Présidentielle

Un stand La République en marche sur « Minecraft », un jeu de réflexion des Insoumis ou encore un jeu de tir représentant Eric Zemmour : la campagne présidentielle investit l'univers vidéoludique pour convaincre une cible plus jeune, en misant sur une image « innovante » .

C'est par un message cryptique - une suite de nombres entre deux emojis représentant une brique et une pioche - que l'équipe de campagne d'Emmanuel Macron s'est traduit fin mars sur Twitter aux fans de « Minecraft », l'un des jeux vidéo les plus populaires au monde.

Le message est en réalité l'adresse d'un serveur permettant d'explorer un monde virtuel dédié à la communication du chef de l'État. En parcourant la ville de briques numériques, les joueurs peuvent notamment découvrir des éléments du bilan du quinquennat qui s'achève ou du programme du président-candidat.

« Le public, ce sont les 15-20 ans, une population à laquelle ne s'intéresse pas conformément aux politiques », relève son équipe de campagne, qui entend « faire participer au débat civique du moment », tout en affirmant être « très modeste sur cette initiative ».

De fait, l'expérience est « un peu vide », analyse Olivier Mauco, enseignant à Sciences Po et spécialiste des jeux vidéo et de la politique.

« Si c'est un lieu de militantisme, il faut des forces vives. On doit pouvoir y discuter avec soit des "bots" (personnages gérés par le logiciel, NDLR), soit des gens », ajoute-t-il.

Si l'utilisation de « Minecraft » est inédite, les jeux vidéo et le réseau social Twitch destinés aux « gamers », via notamment des interviews politiques, ont déjà été utilisés à plusieurs reprises comme un outil de communication électorale.

Avant l'irruption du « métavers » dans le vocable marketing, une fausse Ségolène Royal, une île Sarkozy et un vrai bureau du Front national avaient déjà fait leur apparition... en 2007 dans le jeu « Second Life », où des centaines de milliers d'internautes ont pu vivre une nouvelle vie.
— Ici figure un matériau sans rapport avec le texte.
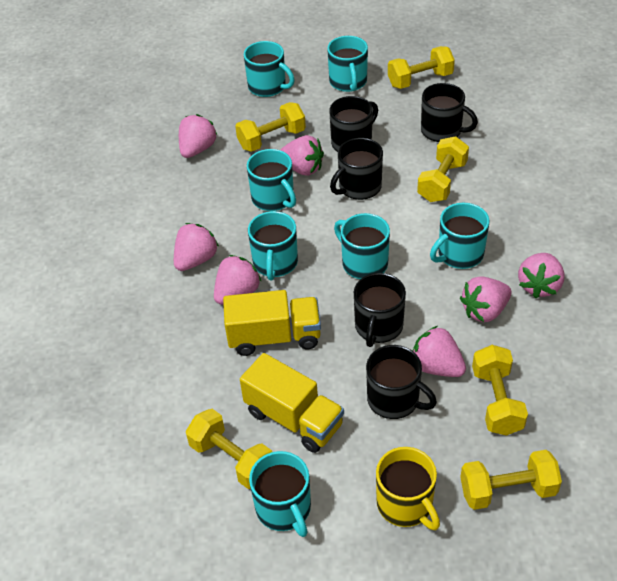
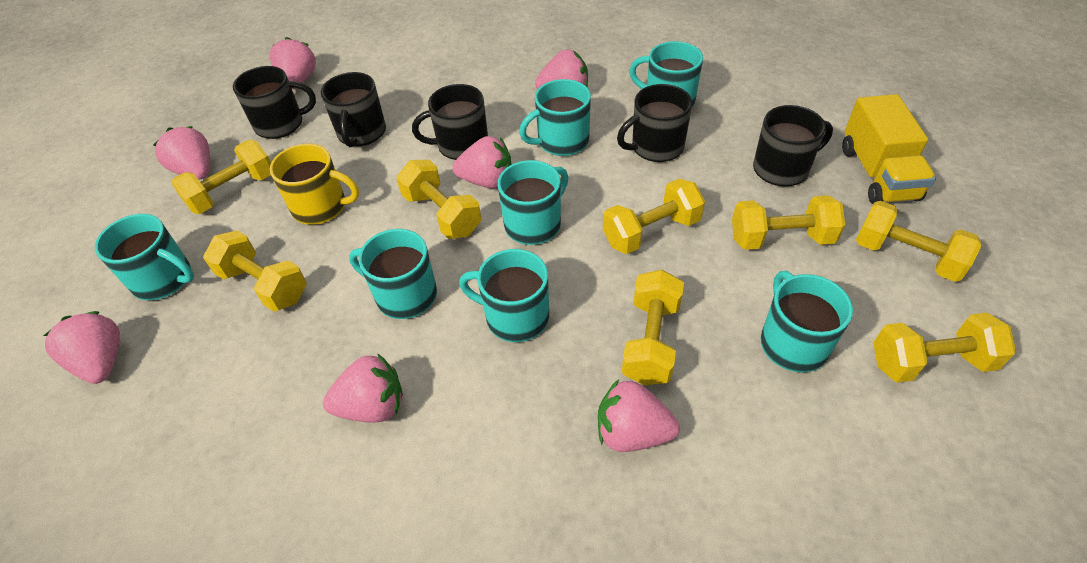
yellow dumbbell: 6 -> 8
yellow truck: 2 -> 1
« Il y avait une permanence systématique de militants, vous aviez des réunions, c'était bien plus vivant », rappelle Olivier Mauco. La différence avec aujourd'hui, c'est que « la démocratie en ligne n'existe plus alors qu'en 2007, c'était un espoir. »

Coup médiatique 

Les campagnes présidentielles françaises voient également apparaître des productions de militants, rarement commandées par l'équipe de campagne officielle.

Rapides à produire, elles répliquent des jeux connus et leur appliquent un simple habillage politique, dans l'intention de faire un coup médiatique.
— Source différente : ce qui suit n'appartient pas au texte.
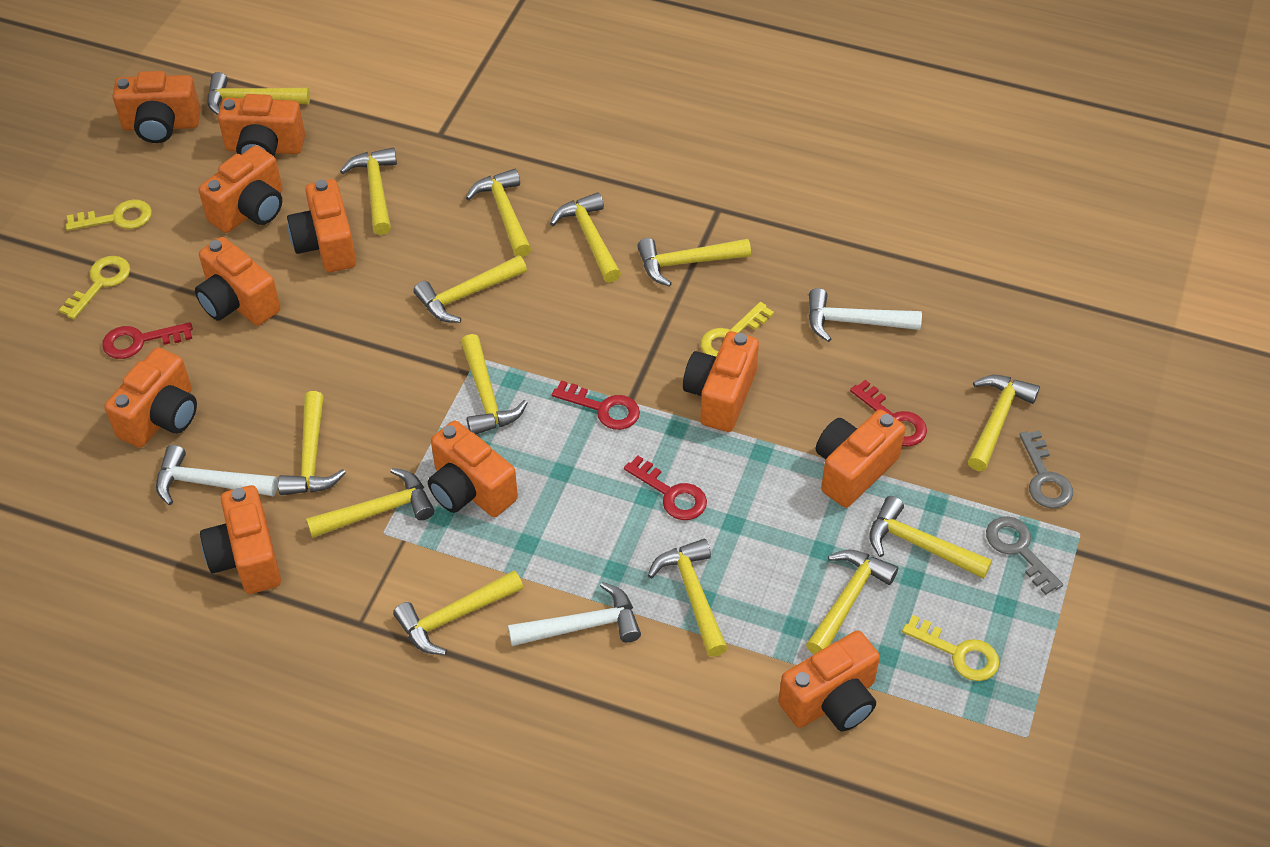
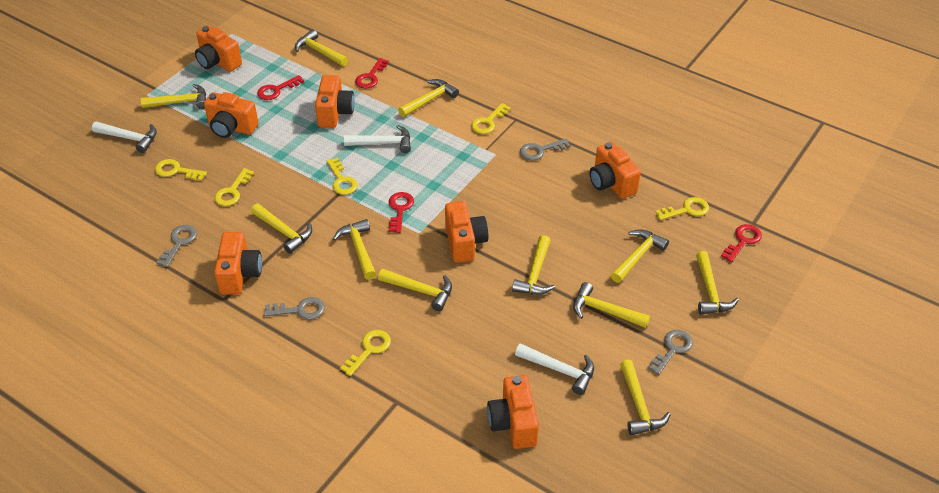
grey key: 2 -> 4
orange camera: 11 -> 7
yellow hammer: 14 -> 11
yellow key: 4 -> 6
Ainsi, début 2022, un jeu offert à Eric Zemmour et baptisé « le Z » a été mis en ligne. Il reprend toute la rhétorique du candidat d'extrême droite, représenté en train d'affronter ses ennemis à l'aide de drapeaux français.

La France Insoumise, rompue à l'exercice, avait imaginé en 2017 un jeu en ligne baptisé « Fiscal Kombat », pastiche de la franchise « Mortal Kombat », dans lequel Jean-Luc Mélenchon affrontait plusieurs personnalités politiques pour récupérer de l'argent public .
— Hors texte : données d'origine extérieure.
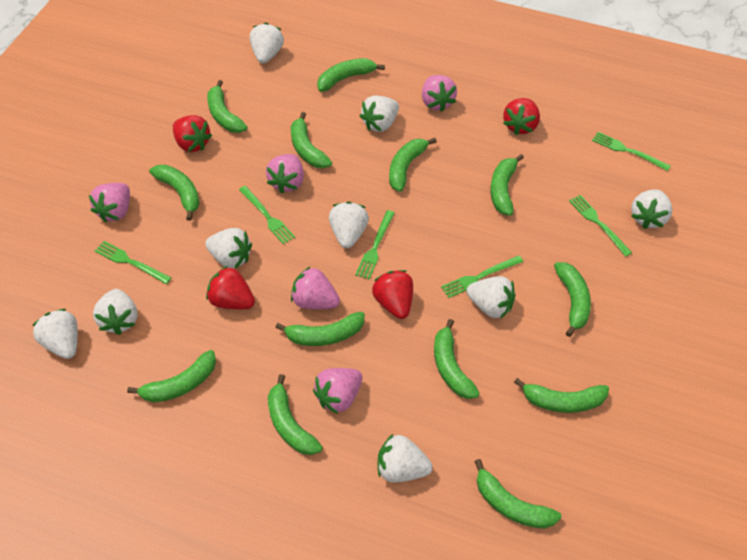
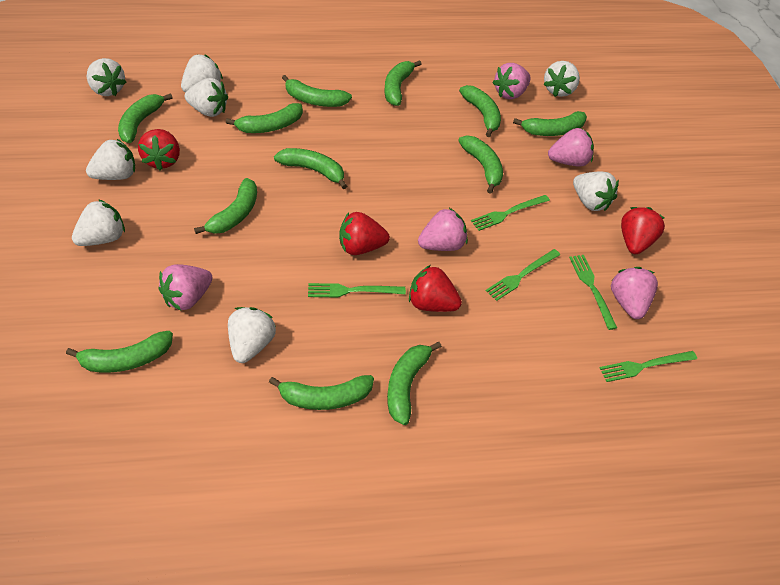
green banana: 13 -> 12
green fork: 6 -> 5
white strawberry: 9 -> 8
« C'était un jeu correct, avec un "gameplay" (manière de jouer, NDLR) au service du message politique », estime M. Mauco.

Cette fois-ci, les bénévoles du parti ont lancé « L'AEC (avenir en commun) est toi », un jeu d'énigmes permettant de découvrir les propositions du candidat.

« Ici, l'objectif n'est pas de toucher des utilisateurs déjà existants comme cela est le cas pour Emmanuel Macron dans "Minecraft", mais plutôt de contribuer à l'image d'innovation (de la candidature de Jean-Luc Mélenchon) comme on l'a vu dans ses meetings politiques », notamment avec les hologrammes, explique à l'AFP Guillaume Doki-Thonon, co-fondateur de Reech, entreprise spécialisée en marketing d'influence.

A l'étranger, les jeux vidéo ont également investi le champ politique, notamment au Brésil avec le jeu satirique « Kandidatos » ou encore aux Etats-Unis.

L'élue démocrate Alexandra Ocasio-Cortez avait ainsi pris part en 2020 à une partie sur « Among Us » retransmise en direct sur Twitch, dans le but de soutenir la candidature de Joe Biden.

Les supporters du candidat démocrate avaient également créé leur île virtuelle sur « Animal Crossing ».